EX-10.4 3 d513520dex104.htm EX-10.4 EX-10.4

Exhibit 10.4

NONMANAGEMENT DIRECTOR COMPENSATION

Purpose: The purpose of the compensation program for nonmanagement directors of Acadia Healthcare Company, Inc. (“Acadia”) is to align the interests of nonmanagement directors with the long-term interests of stockholders and to adequately compensate nonmanagement directors to ensure that Acadia retains highly qualified directors.

Annual Cash Retainer for Directors: Nonmanagement directors shall be paid an annual cash retainer of $60,000.

Annual Cash Retainer for Audit Committee Members: The chair of the Audit Committee shall be paid an annual cash retainer of $30,000. Other members of the Audit Committee shall be paid an annual cash retainer of $15,000.

Annual Cash Retainer for Compensation Committee Members: The chair of the Compensation Committee shall be paid an annual cash retainer of $27,500. Other members of the Compensation Committee shall be paid an annual cash retainer of $12,500.

Annual Cash Retainer for Nominating and Corporate Governance Committee Members: If the Board of Directors of Acadia determines to form a Nominating and Corporate Governance Committee, the chair of the Nominating and Corporate Governance Committee shall be paid an annual cash retainer of $22,000. Other members of the Nominating and Corporate Governance Committee shall be paid an annual cash retainer of $10,000.

Annual Cash Retainer for Lead Director: The lead director shall receive an annual cash retainer of $15,000 in addition to any other retainers or fees received by such director.

Payment of Annual Cash Retainers: All annual retainers shall be paid on the day of the Company’s Annual Meeting of Stockholders (the “Annual Meeting Date”).
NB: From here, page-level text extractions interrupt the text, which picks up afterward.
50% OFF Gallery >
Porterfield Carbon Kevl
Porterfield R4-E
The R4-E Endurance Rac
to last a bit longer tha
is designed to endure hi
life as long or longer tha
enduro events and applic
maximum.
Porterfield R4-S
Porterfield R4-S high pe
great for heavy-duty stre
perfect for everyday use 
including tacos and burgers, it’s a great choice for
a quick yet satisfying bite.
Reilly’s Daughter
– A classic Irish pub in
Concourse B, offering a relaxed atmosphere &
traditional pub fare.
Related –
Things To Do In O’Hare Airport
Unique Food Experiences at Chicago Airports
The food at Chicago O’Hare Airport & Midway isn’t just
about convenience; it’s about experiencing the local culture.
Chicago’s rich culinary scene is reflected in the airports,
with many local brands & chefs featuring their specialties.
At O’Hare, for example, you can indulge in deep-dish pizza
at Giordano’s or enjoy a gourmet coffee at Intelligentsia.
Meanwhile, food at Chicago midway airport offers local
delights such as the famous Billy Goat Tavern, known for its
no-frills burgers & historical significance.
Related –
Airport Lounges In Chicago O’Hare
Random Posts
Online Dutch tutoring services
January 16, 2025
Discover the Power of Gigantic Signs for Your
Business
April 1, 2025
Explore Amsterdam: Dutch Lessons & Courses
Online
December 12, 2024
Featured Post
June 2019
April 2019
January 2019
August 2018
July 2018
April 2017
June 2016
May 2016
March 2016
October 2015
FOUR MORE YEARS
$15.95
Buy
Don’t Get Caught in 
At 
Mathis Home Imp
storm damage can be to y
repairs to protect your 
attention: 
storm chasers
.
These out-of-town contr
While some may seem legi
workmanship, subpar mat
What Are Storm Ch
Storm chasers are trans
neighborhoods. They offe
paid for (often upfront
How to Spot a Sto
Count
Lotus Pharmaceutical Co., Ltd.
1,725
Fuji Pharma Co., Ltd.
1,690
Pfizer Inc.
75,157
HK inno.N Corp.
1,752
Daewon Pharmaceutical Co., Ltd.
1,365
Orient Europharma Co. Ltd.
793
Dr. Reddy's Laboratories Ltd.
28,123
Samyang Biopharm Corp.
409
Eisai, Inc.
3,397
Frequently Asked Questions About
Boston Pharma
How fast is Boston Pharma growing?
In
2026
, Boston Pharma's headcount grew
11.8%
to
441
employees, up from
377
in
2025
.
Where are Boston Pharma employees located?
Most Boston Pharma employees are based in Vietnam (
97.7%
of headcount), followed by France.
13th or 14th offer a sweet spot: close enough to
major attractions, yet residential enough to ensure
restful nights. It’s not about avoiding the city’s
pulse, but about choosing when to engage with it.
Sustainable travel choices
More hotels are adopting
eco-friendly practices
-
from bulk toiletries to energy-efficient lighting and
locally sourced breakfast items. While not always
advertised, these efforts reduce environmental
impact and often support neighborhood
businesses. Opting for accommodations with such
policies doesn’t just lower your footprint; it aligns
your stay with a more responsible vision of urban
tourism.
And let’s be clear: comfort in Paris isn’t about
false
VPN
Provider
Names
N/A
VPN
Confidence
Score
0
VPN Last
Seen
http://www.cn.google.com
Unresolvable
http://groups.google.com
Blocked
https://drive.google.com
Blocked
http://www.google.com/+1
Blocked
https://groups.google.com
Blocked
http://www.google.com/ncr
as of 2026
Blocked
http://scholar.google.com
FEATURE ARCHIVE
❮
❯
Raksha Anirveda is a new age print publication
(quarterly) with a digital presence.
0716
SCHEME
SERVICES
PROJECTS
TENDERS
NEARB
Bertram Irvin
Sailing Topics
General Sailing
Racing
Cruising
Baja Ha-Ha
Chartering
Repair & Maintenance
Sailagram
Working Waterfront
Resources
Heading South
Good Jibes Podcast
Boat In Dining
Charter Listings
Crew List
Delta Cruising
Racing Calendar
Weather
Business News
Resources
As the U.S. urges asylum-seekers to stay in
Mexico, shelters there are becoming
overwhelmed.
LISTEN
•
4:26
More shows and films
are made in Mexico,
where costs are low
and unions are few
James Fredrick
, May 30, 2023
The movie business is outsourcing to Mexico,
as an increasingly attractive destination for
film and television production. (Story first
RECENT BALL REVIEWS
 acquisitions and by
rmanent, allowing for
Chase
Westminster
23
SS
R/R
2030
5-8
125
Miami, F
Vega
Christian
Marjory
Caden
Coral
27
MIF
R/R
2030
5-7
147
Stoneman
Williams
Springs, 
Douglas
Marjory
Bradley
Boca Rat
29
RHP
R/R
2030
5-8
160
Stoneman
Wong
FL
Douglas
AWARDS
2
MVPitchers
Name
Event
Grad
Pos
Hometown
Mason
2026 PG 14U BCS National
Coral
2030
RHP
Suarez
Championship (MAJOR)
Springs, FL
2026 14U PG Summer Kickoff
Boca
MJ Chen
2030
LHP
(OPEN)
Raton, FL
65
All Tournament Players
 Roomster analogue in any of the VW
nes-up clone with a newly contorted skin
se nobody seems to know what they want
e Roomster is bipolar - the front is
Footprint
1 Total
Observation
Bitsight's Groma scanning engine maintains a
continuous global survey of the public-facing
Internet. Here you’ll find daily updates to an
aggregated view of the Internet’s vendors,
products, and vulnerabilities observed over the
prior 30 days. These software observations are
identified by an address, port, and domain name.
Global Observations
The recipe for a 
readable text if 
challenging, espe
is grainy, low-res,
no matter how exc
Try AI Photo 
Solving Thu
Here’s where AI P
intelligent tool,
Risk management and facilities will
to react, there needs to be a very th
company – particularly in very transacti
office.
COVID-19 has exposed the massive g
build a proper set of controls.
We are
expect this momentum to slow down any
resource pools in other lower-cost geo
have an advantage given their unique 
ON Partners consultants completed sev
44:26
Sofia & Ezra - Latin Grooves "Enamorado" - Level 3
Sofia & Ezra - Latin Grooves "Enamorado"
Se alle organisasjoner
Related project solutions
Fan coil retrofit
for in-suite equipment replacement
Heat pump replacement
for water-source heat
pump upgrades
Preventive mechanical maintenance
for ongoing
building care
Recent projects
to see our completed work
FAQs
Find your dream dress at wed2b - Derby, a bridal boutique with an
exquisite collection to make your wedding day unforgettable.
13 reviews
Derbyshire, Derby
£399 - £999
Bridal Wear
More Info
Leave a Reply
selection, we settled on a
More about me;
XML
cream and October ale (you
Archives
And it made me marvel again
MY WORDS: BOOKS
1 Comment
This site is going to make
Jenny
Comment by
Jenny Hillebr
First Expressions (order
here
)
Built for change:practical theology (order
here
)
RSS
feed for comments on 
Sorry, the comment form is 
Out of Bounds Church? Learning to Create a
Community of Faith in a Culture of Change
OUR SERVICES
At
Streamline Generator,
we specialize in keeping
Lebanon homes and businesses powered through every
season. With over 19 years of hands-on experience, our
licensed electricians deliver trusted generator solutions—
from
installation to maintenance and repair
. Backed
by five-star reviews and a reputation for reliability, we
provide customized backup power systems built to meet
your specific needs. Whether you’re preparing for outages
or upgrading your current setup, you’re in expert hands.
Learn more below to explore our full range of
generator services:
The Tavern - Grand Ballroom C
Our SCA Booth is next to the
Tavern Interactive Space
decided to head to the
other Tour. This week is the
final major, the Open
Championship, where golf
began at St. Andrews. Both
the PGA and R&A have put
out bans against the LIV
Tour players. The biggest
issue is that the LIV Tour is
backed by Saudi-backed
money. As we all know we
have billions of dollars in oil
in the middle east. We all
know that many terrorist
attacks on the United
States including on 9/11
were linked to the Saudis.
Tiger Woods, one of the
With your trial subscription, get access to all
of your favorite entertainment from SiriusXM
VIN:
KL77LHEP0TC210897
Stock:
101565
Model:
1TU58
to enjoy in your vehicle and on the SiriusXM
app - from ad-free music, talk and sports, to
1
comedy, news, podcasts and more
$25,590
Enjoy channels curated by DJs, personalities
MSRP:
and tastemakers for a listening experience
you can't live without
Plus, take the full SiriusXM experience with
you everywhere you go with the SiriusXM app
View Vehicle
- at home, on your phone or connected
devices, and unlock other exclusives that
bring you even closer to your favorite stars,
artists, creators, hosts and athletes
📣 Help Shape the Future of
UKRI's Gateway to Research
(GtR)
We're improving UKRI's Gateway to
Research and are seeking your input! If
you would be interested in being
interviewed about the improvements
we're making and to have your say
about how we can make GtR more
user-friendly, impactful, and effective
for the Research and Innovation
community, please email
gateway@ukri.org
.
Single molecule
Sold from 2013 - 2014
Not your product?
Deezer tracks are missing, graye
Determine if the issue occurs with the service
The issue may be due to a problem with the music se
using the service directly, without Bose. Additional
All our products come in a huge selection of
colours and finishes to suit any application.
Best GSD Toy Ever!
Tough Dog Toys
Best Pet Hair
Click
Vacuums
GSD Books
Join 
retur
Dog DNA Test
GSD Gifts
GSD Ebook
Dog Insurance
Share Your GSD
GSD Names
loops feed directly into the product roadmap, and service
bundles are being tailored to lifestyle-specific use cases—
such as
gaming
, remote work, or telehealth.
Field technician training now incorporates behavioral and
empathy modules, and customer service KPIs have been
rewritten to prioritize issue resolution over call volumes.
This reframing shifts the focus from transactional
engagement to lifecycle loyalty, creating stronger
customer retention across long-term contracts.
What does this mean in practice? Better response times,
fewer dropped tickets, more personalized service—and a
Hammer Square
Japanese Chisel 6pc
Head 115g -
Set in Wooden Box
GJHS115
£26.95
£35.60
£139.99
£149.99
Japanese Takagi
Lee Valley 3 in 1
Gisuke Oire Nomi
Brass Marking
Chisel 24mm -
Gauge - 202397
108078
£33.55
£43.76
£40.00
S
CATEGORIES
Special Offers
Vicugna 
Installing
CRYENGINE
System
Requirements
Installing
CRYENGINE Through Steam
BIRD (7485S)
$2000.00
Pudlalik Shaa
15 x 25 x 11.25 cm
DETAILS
In the event a nonmanagement director is initially appointed to the Board and/or a committee of the Board on a date other than an Annual Meeting Date, such newly appointed director or committee member shall be paid a pro rata portion of the applicable annual cash retainer at the quarterly Board meeting next following such appointment.

Initial Grant of Restricted Shares: On the date of the quarterly Board meeting next following a nonmanagement director’s initial appointment to the Board of Directors, such newly appointed nonmanagement director shall receive an initial grant of restricted shares having a value equal to $100,000. The value of the restricted shares shall be based on the closing trading price of the Company’s common stock on the trading day immediately preceding the quarterly board meeting.

Annual Grant of Restricted Shares: On each Annual Meeting Date, each nonmanagement director shall receive an annual grant of restricted shares having a value equal to $100,000. The value of the restricted shares shall be based on the closing trading price of the Company’s common stock on the trading day immediately preceding the Annual Meeting Date.

Vesting of Restricted Shares: All restricted shares issued to nonmanagement directors shall vest over three years with such shares to vest 331/3% per year on the three successive anniversary dates of the grant of restricted stock beginning on the first anniversary of the grant date.